Your objective »
Copy all the entries word for word, but omit the pictures.

Provided records »
..............................
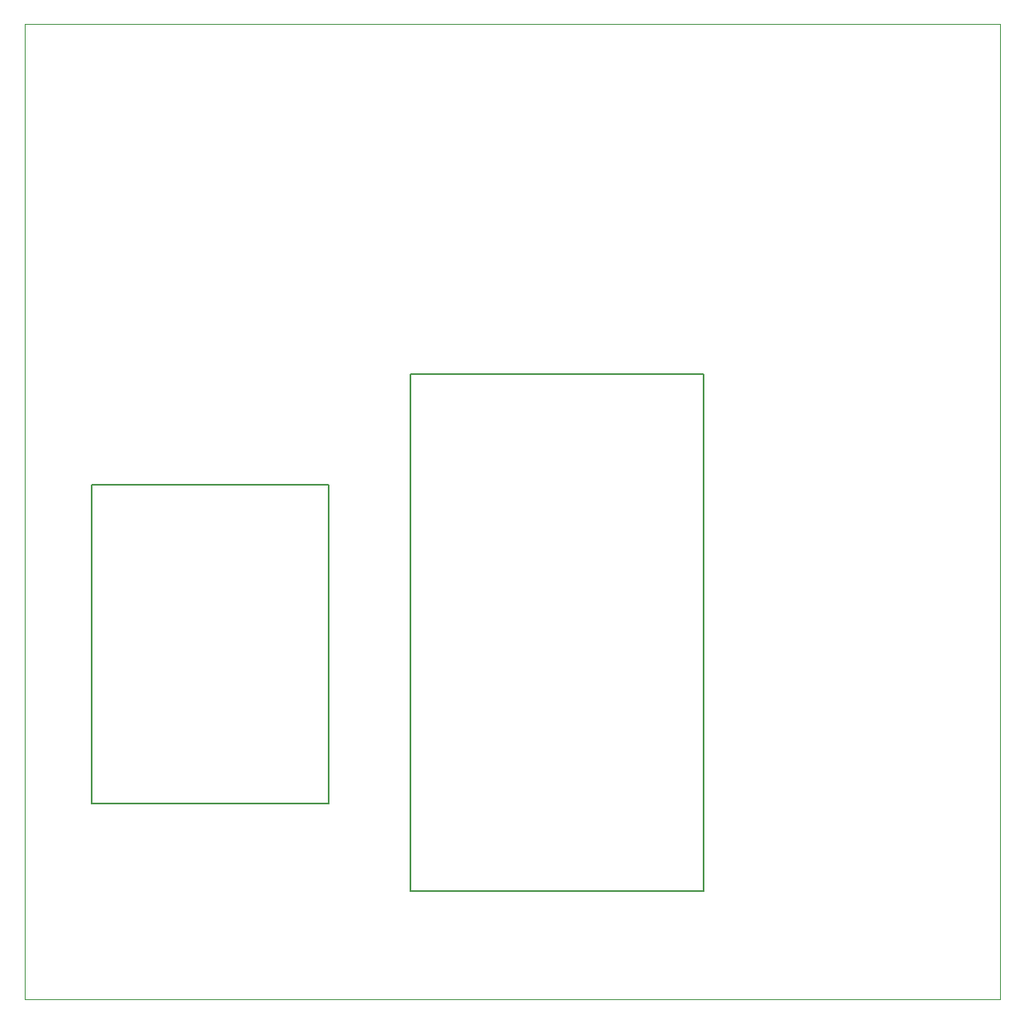
<source format=gko>
G75*
%MOIN*%
%OFA0B0*%
%FSLAX25Y25*%
%IPPOS*%
%LPD*%
%AMOC8*
5,1,8,0,0,1.08239X$1,22.5*
%
%ADD10C,0.00000*%
%ADD11C,0.00500*%
D10*
X0021800Y0001000D02*
X0021800Y0394701D01*
X0415501Y0394701D01*
X0415501Y0001000D01*
X0021800Y0001000D01*
D11*
X0048965Y0080134D02*
X0048965Y0208953D01*
X0144635Y0208953D01*
X0144635Y0080134D01*
X0048965Y0080134D01*
X0177784Y0044701D02*
X0295894Y0044701D01*
X0295894Y0253362D01*
X0177784Y0253362D01*
X0177784Y0044701D01*
M02*

</source>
..............................
Exercise solution »
<source format=gko>
G75*
%MOIN*%
%OFA0B0*%
%FSLAX25Y25*%
%IPPOS*%
%LPD*%
%AMOC8*
5,1,8,0,0,1.08239X$1,22.5*
%
%ADD10C,0.00000*%
%ADD11C,0.00500*%
D10*
X0021800Y0001000D02*
X0021800Y0394701D01*
X0415501Y0394701D01*
X0415501Y0001000D01*
X0021800Y0001000D01*
D11*
X0048965Y0080134D02*
X0048965Y0208953D01*
X0144635Y0208953D01*
X0144635Y0080134D01*
X0048965Y0080134D01*
X0177784Y0044701D02*
X0295894Y0044701D01*
X0295894Y0253362D01*
X0177784Y0253362D01*
X0177784Y0044701D01*
M02*

</source>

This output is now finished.